Saved entries:
════════
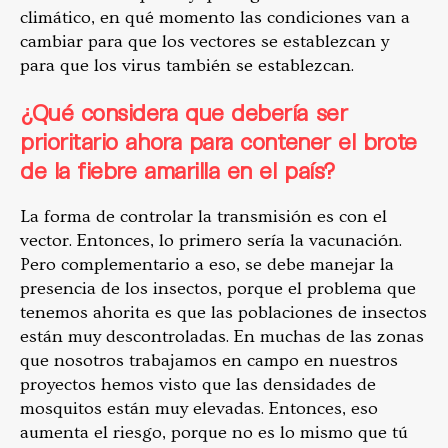
climático, en qué momento las condiciones van a
cambiar para que los vectores se establezcan y
para que los virus también se establezcan.
¿Qué considera que debería ser
prioritario ahora para contener el brote
de la fiebre amarilla en el país?
La forma de controlar la transmisión es con el
vector. Entonces, lo primero sería la vacunación.
Pero complementario a eso, se debe manejar la
presencia de los insectos, porque el problema que
tenemos ahorita es que las poblaciones de insectos
están muy descontroladas. En muchas de las zonas
que nosotros trabajamos en campo en nuestros
proyectos hemos visto que las densidades de
mosquitos están muy elevadas. Entonces, eso
aumenta el riesgo, porque no es lo mismo que tú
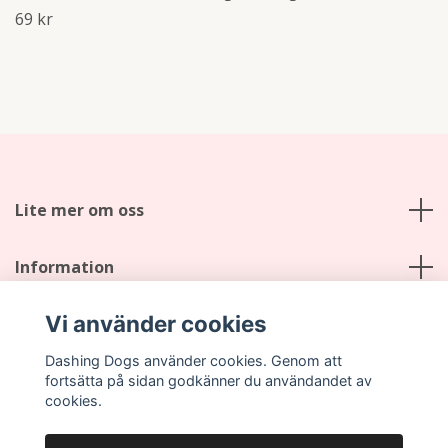
69 kr
Lite mer om oss
Information
Vi använder cookies
Sociala medier
Dashing Dogs använder cookies. Genom att
fortsätta på sidan godkänner du användandet av
cookies.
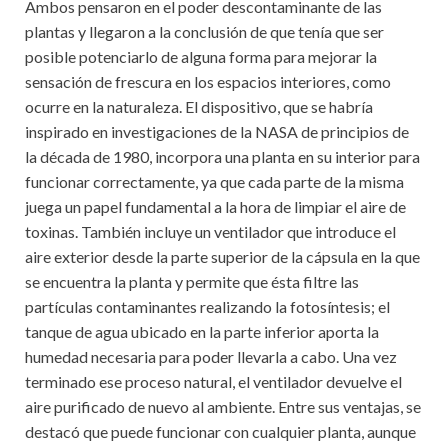
Ambos pensaron en el poder descontaminante de las
plantas y llegaron a la conclusión de que tenía que ser
posible potenciarlo de alguna forma para mejorar la
sensación de frescura en los espacios interiores, como
ocurre en la naturaleza. El dispositivo, que se habría
inspirado en investigaciones de la NASA de principios de
la década de 1980, incorpora una planta en su interior para
funcionar correctamente, ya que cada parte de la misma
juega un papel fundamental a la hora de limpiar el aire de
toxinas. También incluye un ventilador que introduce el
aire exterior desde la parte superior de la cápsula en la que
se encuentra la planta y permite que ésta filtre las
partículas contaminantes realizando la fotosíntesis; el
tanque de agua ubicado en la parte inferior aporta la
humedad necesaria para poder llevarla a cabo. Una vez
terminado ese proceso natural, el ventilador devuelve el
aire purificado de nuevo al ambiente. Entre sus ventajas, se
destacó que puede funcionar con cualquier planta, aunque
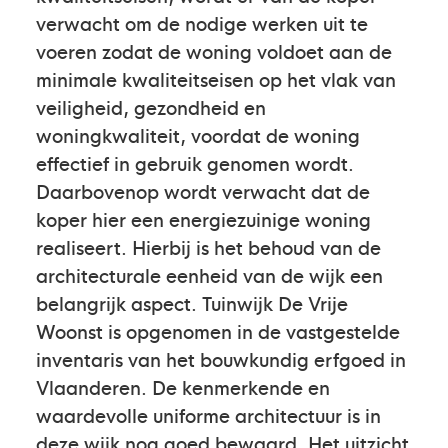
verwacht om de nodige werken uit te
voeren zodat de woning voldoet aan de
minimale kwaliteitseisen op het vlak van
veiligheid, gezondheid en
woningkwaliteit, voordat de woning
effectief in gebruik genomen wordt.
Daarbovenop wordt verwacht dat de
koper hier een energiezuinige woning
realiseert. Hierbij is het behoud van de
architecturale eenheid van de wijk een
belangrijk aspect. Tuinwijk De Vrije
Woonst is opgenomen in de vastgestelde
inventaris van het bouwkundig erfgoed in
Vlaanderen. De kenmerkende en
waardevolle uniforme architectuur is in
deze wijk nog goed bewaard. Het uitzicht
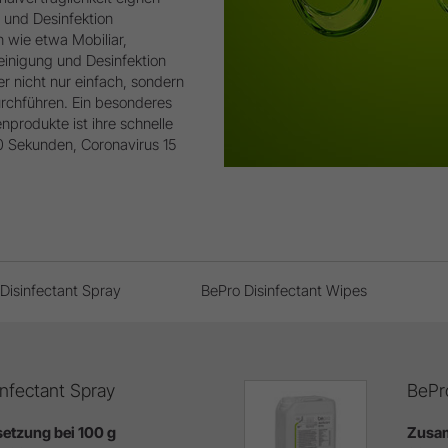
g und Desinfektion
n wie etwa Mobiliar,
einigung und Desinfektion
r nicht nur einfach, sondern
rchführen. Ein besonderes
nprodukte ist ihre schnelle
 60 Sekunden, Coronavirus 15
Disinfectant Spray
BePro Disinfectant Wipes
nfectant Spray
BePr
tzung bei 100 g
Zusam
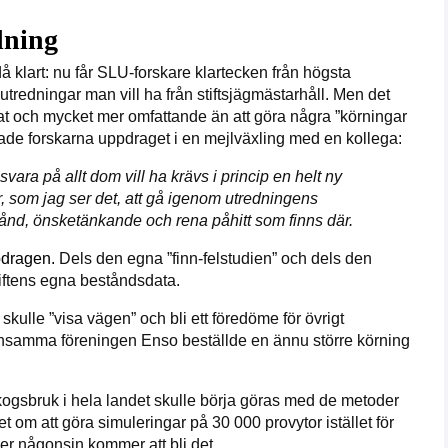
dning
å klart: nu får SLU-forskare klartecken från högsta
utredningar man vill ha från stiftsjägmästarhåll. Men det
sat och mycket mer omfattande än att göra några ”körningar
dade forskarna uppdraget i en mejlväxling med en kollega:
svara på allt dom vill ha krävs i princip en helt ny
är, som jag ser det, att gå igenom utredningens
stånd, önsketänkande och rena påhitt som finns där.
ppdragen.
Dels den egna ”finn-felstudien” och dels den
iftens egna beståndsdata.
 skulle ”visa vägen” och bli ett föredöme för övrigt
ensamma föreningen Enso beställde en ännu större körning
kogsbruk i hela
landet skulle börja göras med de metoder
 om att göra simuleringar på 30 000 provytor istället för
er någonsin kommer att bli det.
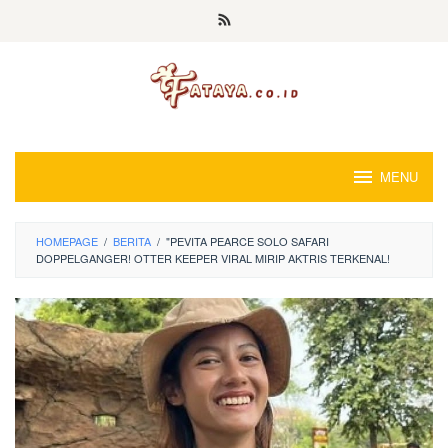
Loncat
ke
konten
MENU
HOMEPAGE
/
BERITA
/
"PEVITA PEARCE SOLO SAFARI
DOPPELGANGER! OTTER KEEPER VIRAL MIRIP AKTRIS TERKENAL!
════════
All lines from the one containing "Dels den egna" through the final line of the entries above must be restated word for word, pictures excluded.

Dels den egna ”finn-felstudien” och dels den
iftens egna beståndsdata.
 skulle ”visa vägen” och bli ett föredöme för övrigt
ensamma föreningen Enso beställde en ännu större körning
kogsbruk i hela
landet skulle börja göras med de metoder
 om att göra simuleringar på 30 000 provytor istället för
er någonsin kommer att bli det.
Loncat
ke
konten
MENU
HOMEPAGE
/
BERITA
/
"PEVITA PEARCE SOLO SAFARI
DOPPELGANGER! OTTER KEEPER VIRAL MIRIP AKTRIS TERKENAL!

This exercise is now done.